# UPF1 (Q92900) research notes

## Summary
UPF1 (regulator of nonsense transcripts 1; RENT1) is the central ATP-dependent RNA helicase and ATPase of the nonsense-mediated mRNA decay (NMD) pathway. A superfamily-1 (SF1) helicase with an N-terminal cysteine-histidine-rich (CH) zinc-binding regulatory domain, UPF1 is recruited to mRNAs at translation termination, where release factors (eRF1/eRF3) and the SMG1 kinase complex assemble the transient SURF complex. In EJC-dependent NMD the adaptor UPF2 bridges UPF1 to UPF3 and the downstream exon-junction complex, forming the UPF1-UPF2-UPF3 surveillance complex; UPF1 is then phosphorylated by SMG1 and the phospho-form is recognized by SMG5/SMG6/SMG7 to recruit decay enzymes and PP2A. UPF1 ATPase/helicase activity remodels and disassembles target mRNPs, committing premature-termination-codon-containing and certain long-3'UTR or staufen-bound transcripts to degradation, and also mediates replication-dependent histone mRNA decay at the end of S phase. UPF1 acts mainly on cytoplasmic translating mRNAs (with a smaller nuclear pool), concentrates in P-bodies in its hyperphosphorylated state, and has additional reported moonlighting roles at telomeres and in DNA replication; it can unwind both RNA and DNA in vitro.

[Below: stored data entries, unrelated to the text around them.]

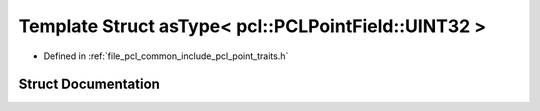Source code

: .. _exhale_struct_structpcl_1_1traits_1_1as_type_3_01pcl_1_1_p_c_l_point_field_1_1_u_i_n_t32_01_4:

Template Struct asType< pcl::PCLPointField::UINT32 >
====================================================

- Defined in :ref:`file_pcl_common_include_pcl_point_traits.h`


Struct Documentation
--------------------


.. doxygenstruct:: pcl::traits::asType< pcl::PCLPointField::UINT32 >
   :members:
   :protected-members:
   :undoc-members: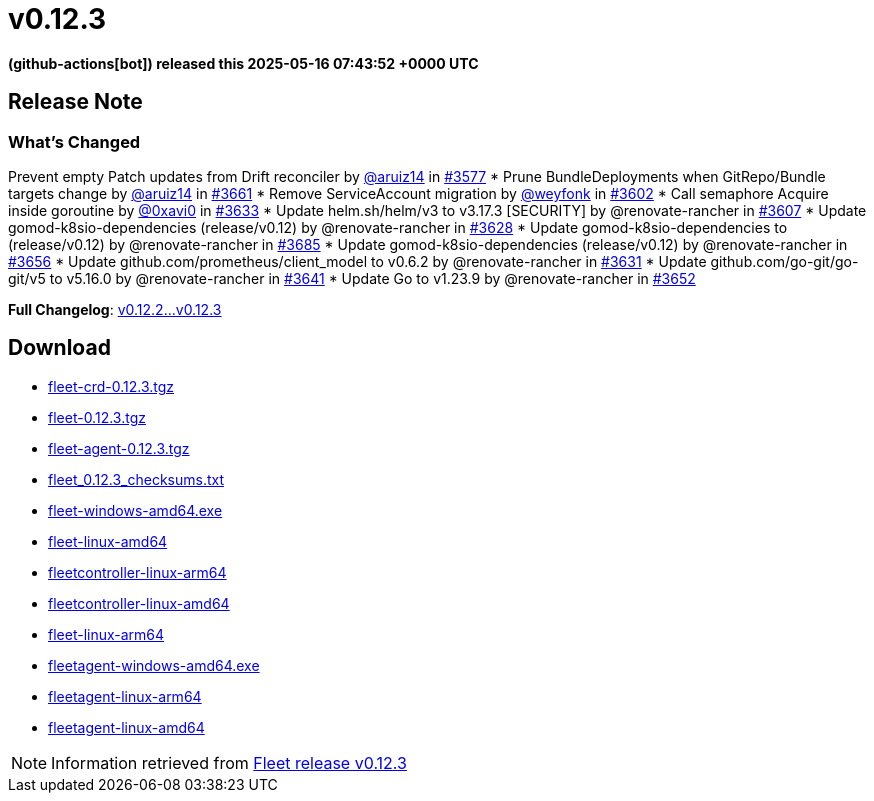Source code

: = v0.12.3
:date: 2025-05-16 07:43:52 +0000 UTC

*(github-actions[bot]) released this 2025-05-16 07:43:52 +0000 UTC*

== Release Note

=== What's Changed

Prevent empty Patch updates from Drift reconciler by https://github.com/aruiz14[@aruiz14] in https://github.com/rancher/fleet/pull/3577[#3577]
* Prune ++BundleDeployments++ when ++GitRepo++/++Bundle++ targets change by https://github.com/aruiz14[@aruiz14] in https://github.com/rancher/fleet/pull/3661[#3661]
* Remove ++ServiceAccount++ migration by https://github.com/weyfonk[@weyfonk] in https://github.com/rancher/fleet/pull/3602[#3602]
* Call semaphore ++Acquire++ inside goroutine by https://github.com/0xavi0[@0xavi0] in https://github.com/rancher/fleet/pull/3633[#3633]
* Update ++helm.sh/helm/v3++ to ++v3.17.3++ [SECURITY] by @renovate-rancher in https://github.com/rancher/fleet/pull/3607[#3607]
* Update gomod-k8sio-dependencies (release/v0.12) by @renovate-rancher in https://github.com/rancher/fleet/pull/3628[#3628]
* Update gomod-k8sio-dependencies to (release/v0.12) by @renovate-rancher in https://github.com/rancher/fleet/pull/3685[#3685]
* Update gomod-k8sio-dependencies (release/v0.12) by @renovate-rancher in https://github.com/rancher/fleet/pull/3656[#3656]
* Update ++github.com/prometheus/client_model++ to ++v0.6.2++ by @renovate-rancher in https://github.com/rancher/fleet/pull/3631[#3631]
* Update ++github.com/go-git/go-git/v5++ to ++v5.16.0++ by @renovate-rancher in https://github.com/rancher/fleet/pull/3641[#3641]
* Update Go to ++v1.23.9++ by @renovate-rancher in https://github.com/rancher/fleet/pull/3652[#3652]


*Full Changelog*: https://github.com/rancher/fleet/compare/v0.12.2...v0.12.3[v0.12.2...v0.12.3]

== Download

* https://github.com/rancher/fleet/releases/download/v0.12.3/fleet-crd-0.12.3.tgz[fleet-crd-0.12.3.tgz]
* https://github.com/rancher/fleet/releases/download/v0.12.3/fleet-0.12.3.tgz[fleet-0.12.3.tgz]
* https://github.com/rancher/fleet/releases/download/v0.12.3/fleet-agent-0.12.3.tgz[fleet-agent-0.12.3.tgz]
* https://github.com/rancher/fleet/releases/download/v0.12.3/fleet_0.12.3_checksums.txt[fleet_0.12.3_checksums.txt]
* https://github.com/rancher/fleet/releases/download/v0.12.3/fleet-windows-amd64.exe[fleet-windows-amd64.exe]
* https://github.com/rancher/fleet/releases/download/v0.12.3/fleet-linux-amd64[fleet-linux-amd64]
* https://github.com/rancher/fleet/releases/download/v0.12.3/fleetcontroller-linux-arm64[fleetcontroller-linux-arm64]
* https://github.com/rancher/fleet/releases/download/v0.12.3/fleetcontroller-linux-amd64[fleetcontroller-linux-amd64]
* https://github.com/rancher/fleet/releases/download/v0.12.3/fleet-linux-arm64[fleet-linux-arm64]
* https://github.com/rancher/fleet/releases/download/v0.12.3/fleetagent-windows-amd64.exe[fleetagent-windows-amd64.exe]
* https://github.com/rancher/fleet/releases/download/v0.12.3/fleetagent-linux-arm64[fleetagent-linux-arm64]
* https://github.com/rancher/fleet/releases/download/v0.12.3/fleetagent-linux-amd64[fleetagent-linux-amd64]

[NOTE]
====
Information retrieved from https://github.com/rancher/fleet/releases/tag/v0.12.3[Fleet release v0.12.3]
====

## Core functions (from review)
- **GO:0003724 RNA helicase activity** — ATP-dependent RNA helicase / ATPase that, recruited at translation termination, remodels and disassembles target mRNPs to drive nonsense-mediated mRNA decay.
- **GO:0003724 RNA helicase activity** — Central effector of nonsense-mediated mRNA decay of premature-termination-codon-containing transcripts; recruited at terminating ribosomes and, via SMG1 phosphorylation and the UPF2/UPF3-EJC surveillance complex, commits target mRNAs to degradation.

## Provenance
Research and verbatim supporting quotes are recorded inline in `UPF1-ai-review.yaml` (per-annotation `supported_by` and `references` findings). This notes file summarizes the completed review; see the YAML for evidence citations.